Oui. Dans ma tête, j’étais dans un tout autre délire pour cette édition, mais j’ai dû renoncer à installer un grand chapiteau et reporter la venue de plusieurs artistes notamment.
Par contre, le prix reste le même, soit 20 francs par adulte?
C’est juste. Je sais que certains disent que c’est trop cher, mais on a essayé de trouver des solutions pour toutes les bourses, donc on a fait un pass à 35 francs pour les trois jours. On ne peut pas non plus faire gratuit et s’endetter.
Quelles mesures sanitaires avez-vous prises?
On a dû limiter le nombre de participants à 300, on aura bien sûr des listes pour le traçage des personnes. Et pour se mettre dans une ambiance festive, même avec un masque, on va proposer au public de s’envelopper dans un turban touareg.

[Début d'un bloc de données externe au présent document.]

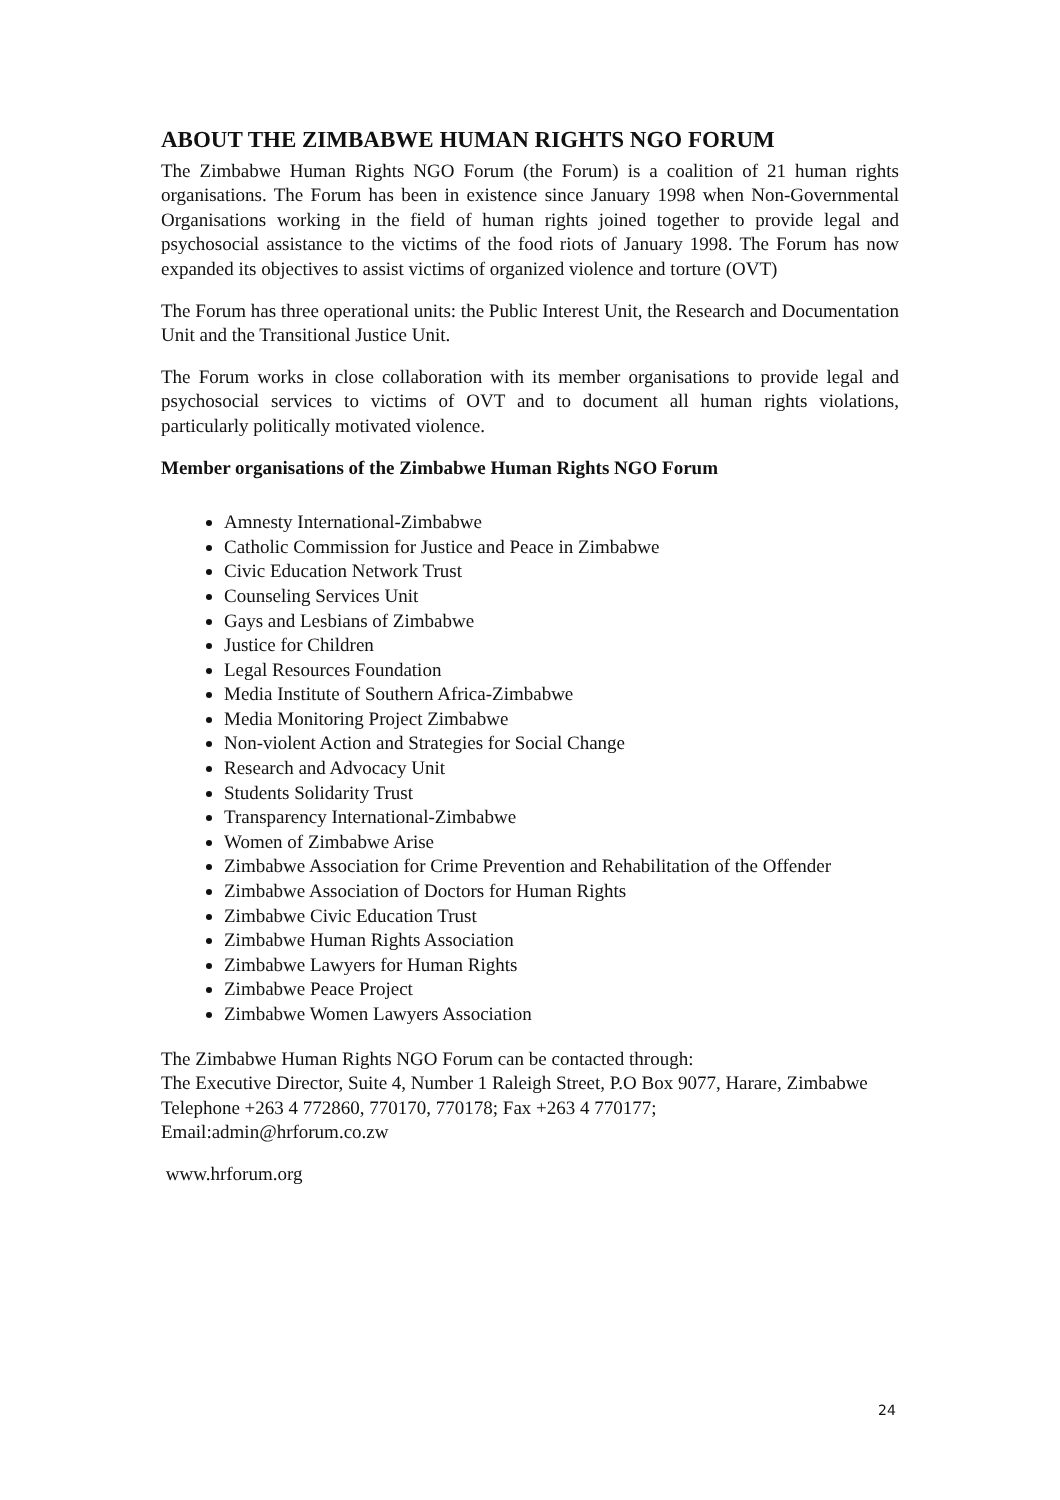ABOUT THE ZIMBABWE HUMAN RIGHTS NGO FORUM
The Zimbabwe Human Rights NGO Forum (the Forum) is a coalition of 21 human rights organisations. The Forum has been in existence since January 1998 when Non-Governmental Organisations working in the field of human rights joined together to provide legal and psychosocial assistance to the victims of the food riots of January 1998. The Forum has now expanded its objectives to assist victims of organized violence and torture (OVT)
The Forum has three operational units: the Public Interest Unit, the Research and Documentation Unit and the Transitional Justice Unit.
The Forum works in close collaboration with its member organisations to provide legal and psychosocial services to victims of OVT and to document all human rights violations, particularly politically motivated violence.
Member organisations of the Zimbabwe Human Rights NGO Forum
Amnesty International-Zimbabwe
Catholic Commission for Justice and Peace in Zimbabwe
Civic Education Network Trust
Counseling Services Unit
Gays and Lesbians of Zimbabwe
Justice for Children
Legal Resources Foundation
Media Institute of Southern Africa-Zimbabwe
Media Monitoring Project Zimbabwe
Non-violent Action and Strategies for Social Change
Research and Advocacy Unit
Students Solidarity Trust
Transparency International-Zimbabwe
Women of Zimbabwe Arise
Zimbabwe Association for Crime Prevention and Rehabilitation of the Offender
Zimbabwe Association of Doctors for Human Rights
Zimbabwe Civic Education Trust
Zimbabwe Human Rights Association
Zimbabwe Lawyers for Human Rights
Zimbabwe Peace Project
Zimbabwe Women Lawyers Association
The Zimbabwe Human Rights NGO Forum can be contacted through:
The Executive Director, Suite 4, Number 1 Raleigh Street, P.O Box 9077, Harare, Zimbabwe
Telephone +263 4 772860, 770170, 770178; Fax +263 4 770177;
Email:admin@hrforum.co.zw
www.hrforum.org
24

Ces seigneurs du désert, comme on les surnomme, seront à l’honneur cette année?
Oui, il y aura un groupe du Niger qui animera des ateliers de fabrication de bijoux en pierre de talc. On aura aussi des chameaux, venus de Berne. Mais il y aura plein d’autres choses à découvrir, comme les bols sonores pour retrouver un peu de sérénité ou encore des concerts avec notamment Nawal, la voix des îles de Comores, et la chanteuse afro-soul Thaïs Diarra. Et la nouveauté: un conteur qui mêlera improvisation et beaucoup d’humour.

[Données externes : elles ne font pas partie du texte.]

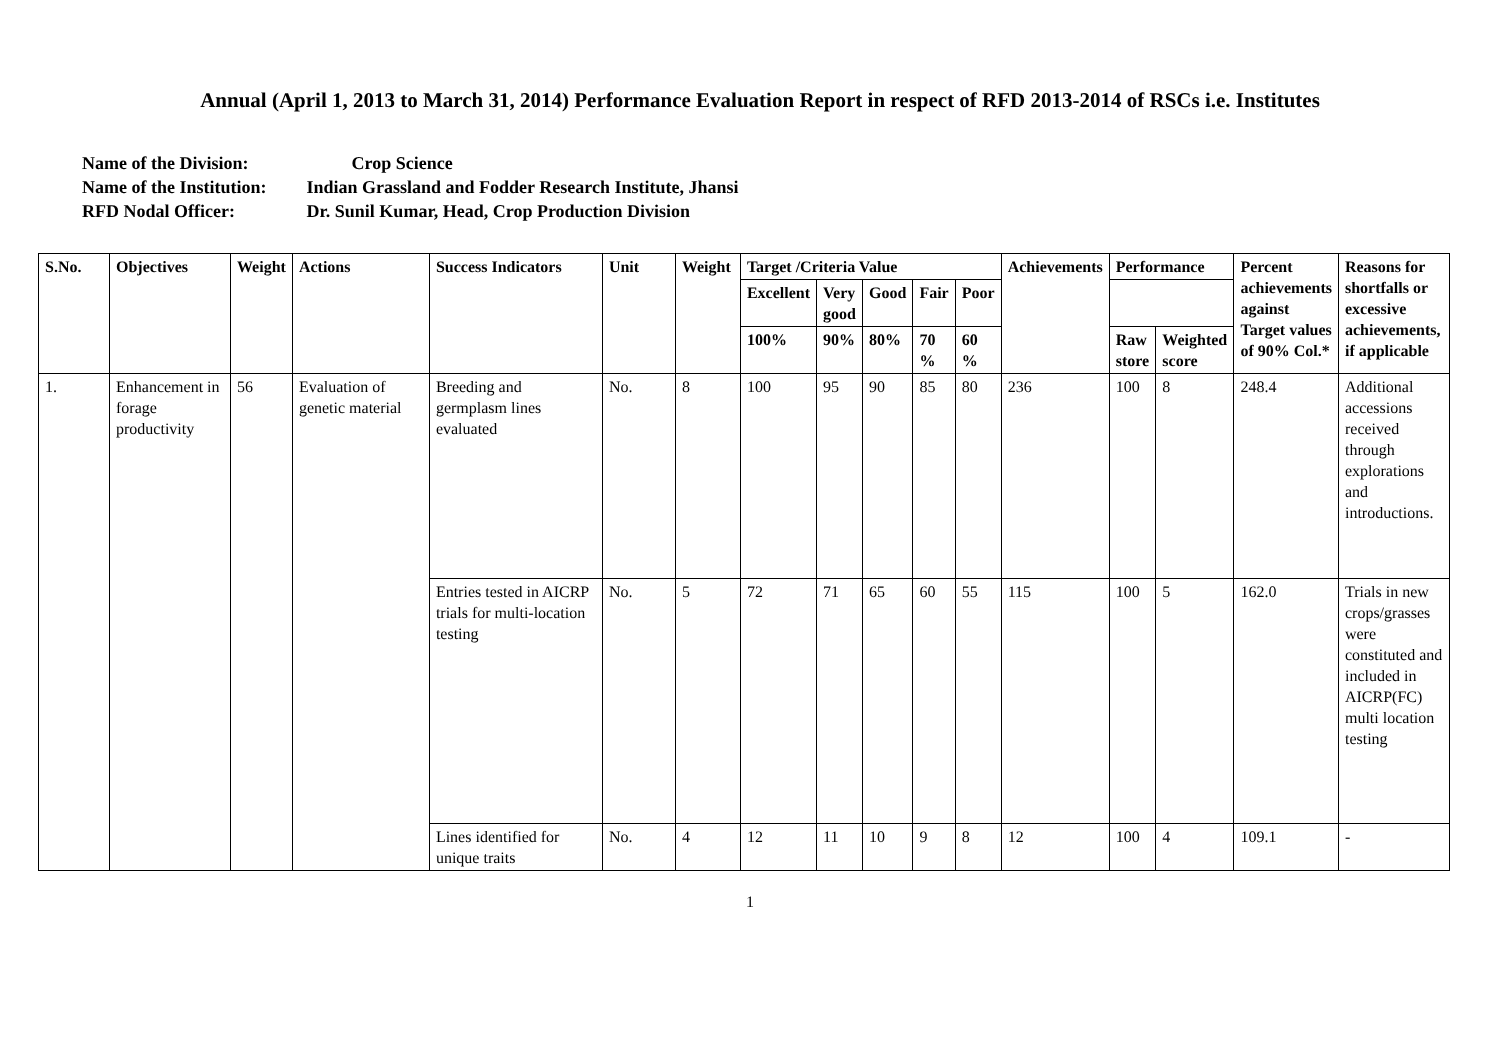Annual (April 1, 2013 to March 31, 2014) Performance Evaluation Report in respect of RFD 2013-2014 of RSCs i.e. Institutes
Name of the Division: Crop Science
Name of the Institution: Indian Grassland and Fodder Research Institute, Jhansi
RFD Nodal Officer: Dr. Sunil Kumar, Head, Crop Production Division
| S.No. | Objectives | Weight | Actions | Success Indicators | Unit | Weight | Target /Criteria Value | | | | | Achievements | Performance | | Percent achievements against Target values of 90% Col.* | Reasons for shortfalls or excessive achievements, if applicable |
| --- | --- | --- | --- | --- | --- | --- | --- | --- | --- | --- | --- | --- | --- | --- | --- | --- |
| | | | | | | | Excellent | Very good | Good | Fair | Poor | | | | | |
| | | | | | | | 100% | 90% | 80% | 70 % | 60 % | | Raw store | Weighted score | | |
| 1. | Enhancement in forage productivity | 56 | Evaluation of genetic material | Breeding and germplasm lines evaluated | No. | 8 | 100 | 95 | 90 | 85 | 80 | 236 | 100 | 8 | 248.4 | Additional accessions received through explorations and introductions. |
| | | | | Entries tested in AICRP trials for multi-location testing | No. | 5 | 72 | 71 | 65 | 60 | 55 | 115 | 100 | 5 | 162.0 | Trials in new crops/grasses were constituted and included in AICRP(FC) multi location testing |
| | | | | Lines identified for unique traits | No. | 4 | 12 | 11 | 10 | 9 | 8 | 12 | 100 | 4 | 109.1 | - |
1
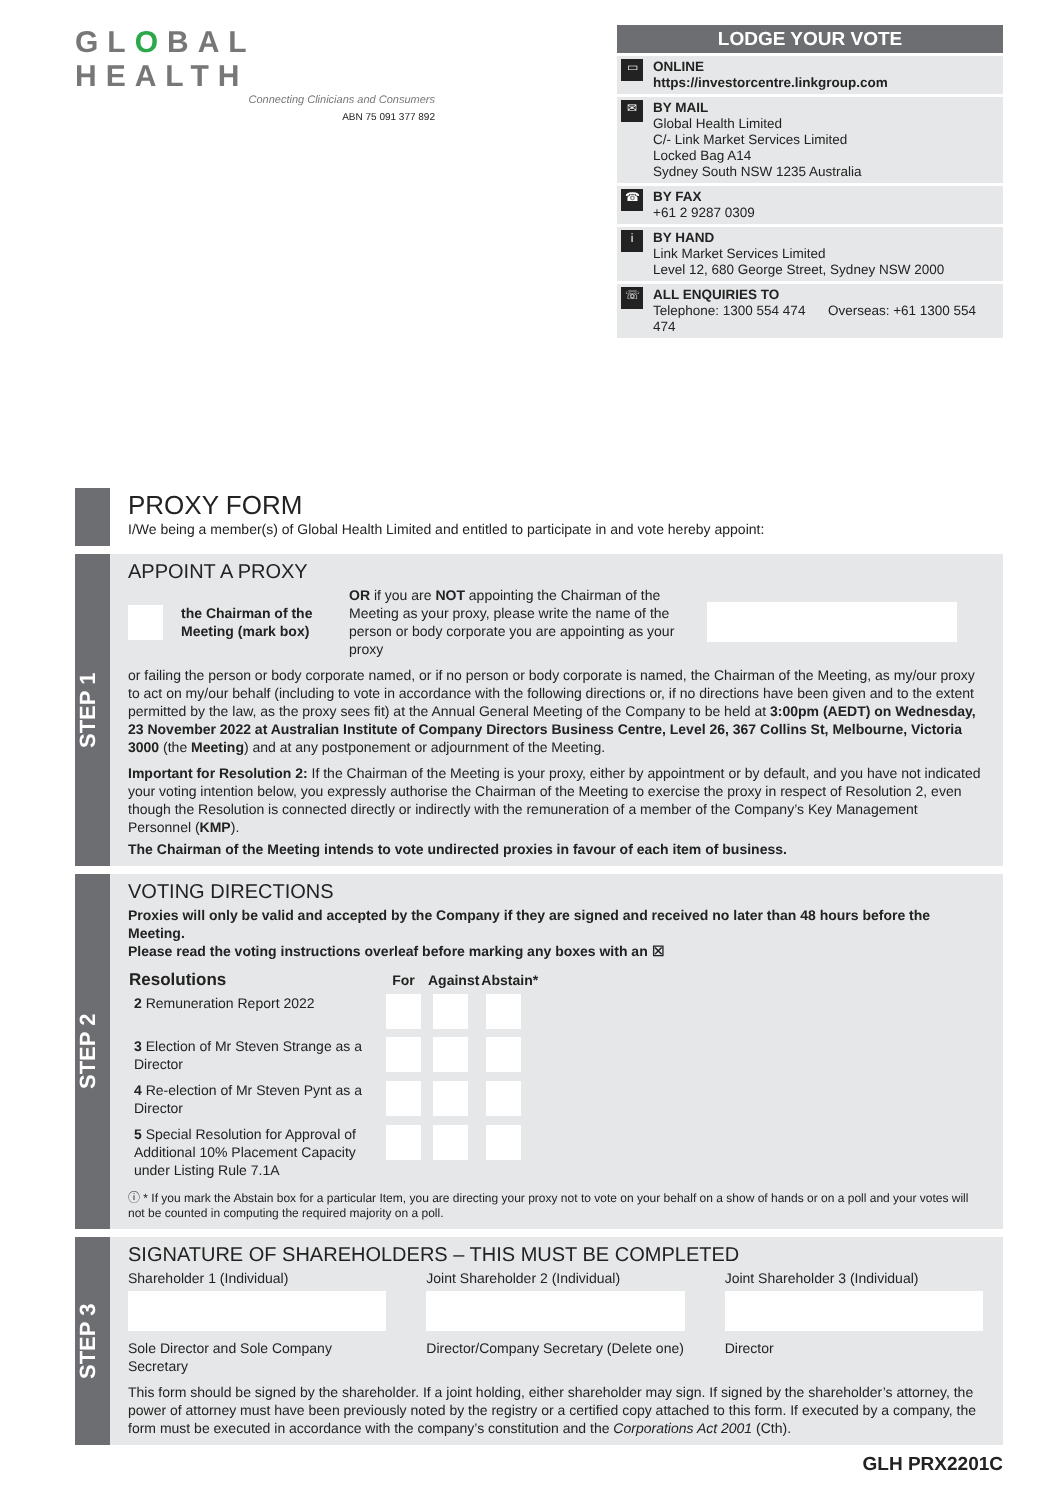GLOBAL HEALTH
Connecting Clinicians and Consumers
ABN 75 091 377 892
LODGE YOUR VOTE
▭
ONLINE
https://investorcentre.linkgroup.com
✉
BY MAIL
Global Health Limited
C/- Link Market Services Limited
Locked Bag A14
Sydney South NSW 1235 Australia
☎
BY FAX
+61 2 9287 0309
i
BY HAND
Link Market Services Limited
Level 12, 680 George Street, Sydney NSW 2000
☏
ALL ENQUIRIES TO
Telephone: 1300 554 474 Overseas: +61 1300 554 474
PROXY FORM
I/We being a member(s) of Global Health Limited and entitled to participate in and vote hereby appoint:
STEP 1
APPOINT A PROXY
the Chairman of the Meeting (mark box) OR if you are NOT appointing the Chairman of the Meeting as your proxy, please write the name of the person or body corporate you are appointing as your proxy
or failing the person or body corporate named, or if no person or body corporate is named, the Chairman of the Meeting, as my/our proxy to act on my/our behalf (including to vote in accordance with the following directions or, if no directions have been given and to the extent permitted by the law, as the proxy sees fit) at the Annual General Meeting of the Company to be held at 3:00pm (AEDT) on Wednesday, 23 November 2022 at Australian Institute of Company Directors Business Centre, Level 26, 367 Collins St, Melbourne, Victoria 3000 (the Meeting) and at any postponement or adjournment of the Meeting.
Important for Resolution 2: If the Chairman of the Meeting is your proxy, either by appointment or by default, and you have not indicated your voting intention below, you expressly authorise the Chairman of the Meeting to exercise the proxy in respect of Resolution 2, even though the Resolution is connected directly or indirectly with the remuneration of a member of the Company’s Key Management Personnel (KMP).
The Chairman of the Meeting intends to vote undirected proxies in favour of each item of business.
STEP 2
VOTING DIRECTIONS
Proxies will only be valid and accepted by the Company if they are signed and received no later than 48 hours before the Meeting.
Please read the voting instructions overleaf before marking any boxes with an ☒
| Resolutions | For | Against | Abstain* |
| --- | --- | --- | --- |
| 2 Remuneration Report 2022 | | | |
| 3 Election of Mr Steven Strange as a Director | | | |
| 4 Re-election of Mr Steven Pynt as a Director | | | |
| 5 Special Resolution for Approval of Additional 10% Placement Capacity under Listing Rule 7.1A | | | |
ⓘ * If you mark the Abstain box for a particular Item, you are directing your proxy not to vote on your behalf on a show of hands or on a poll and your votes will not be counted in computing the required majority on a poll.
STEP 3
SIGNATURE OF SHAREHOLDERS – THIS MUST BE COMPLETED
Shareholder 1 (Individual)
Sole Director and Sole Company Secretary
Joint Shareholder 2 (Individual)
Director/Company Secretary (Delete one)
Joint Shareholder 3 (Individual)
Director
This form should be signed by the shareholder. If a joint holding, either shareholder may sign. If signed by the shareholder’s attorney, the power of attorney must have been previously noted by the registry or a certified copy attached to this form. If executed by a company, the form must be executed in accordance with the company’s constitution and the Corporations Act 2001 (Cth).
GLH PRX2201C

On met au placard les fameuses danses des masques africains qui sont là depuis le début?
Non, bien sûr qu’elles seront là. Par contre, pour les marionnettistes maliens, c’est compliqué. On a dû se battre corps et âme pour qu’ils viennent. Encore à 4h ce matin (ndlr: hier), j’étais au téléphone avec eux.
Pourquoi?
Déjà de base, la Suisse ne donne pas de visa aux ressortissants du Mali. Après avoir rempli beaucoup de paperasse, on a réussi à en avoir, mais après il y a eu un coup d’état au Mali. Ils ont dû partir au Sénégal aller les récupérer, mais comme les frontières sont fermées, c’est le parcours du combattant. Et après les machines ne le reconnaissaient pas. J’ai dû faire pression pour que la Suisse débloque la situation. Ce n’était pas joli joli.
Arriveront-ils jusqu’ici à temps?
J’espère… Ils doivent encore retourner au Mali pour prendre leur avion ce soir (ndlr: hier à 21h).
Vous allez réussir à dormir cette nuit?
Je ne sais pas, mais en tout cas, c’est le gros stress. Et même si des amis ont vérifié et n’ont rien trouvé, je suis sûre que cela m’a valu des cheveux blancs.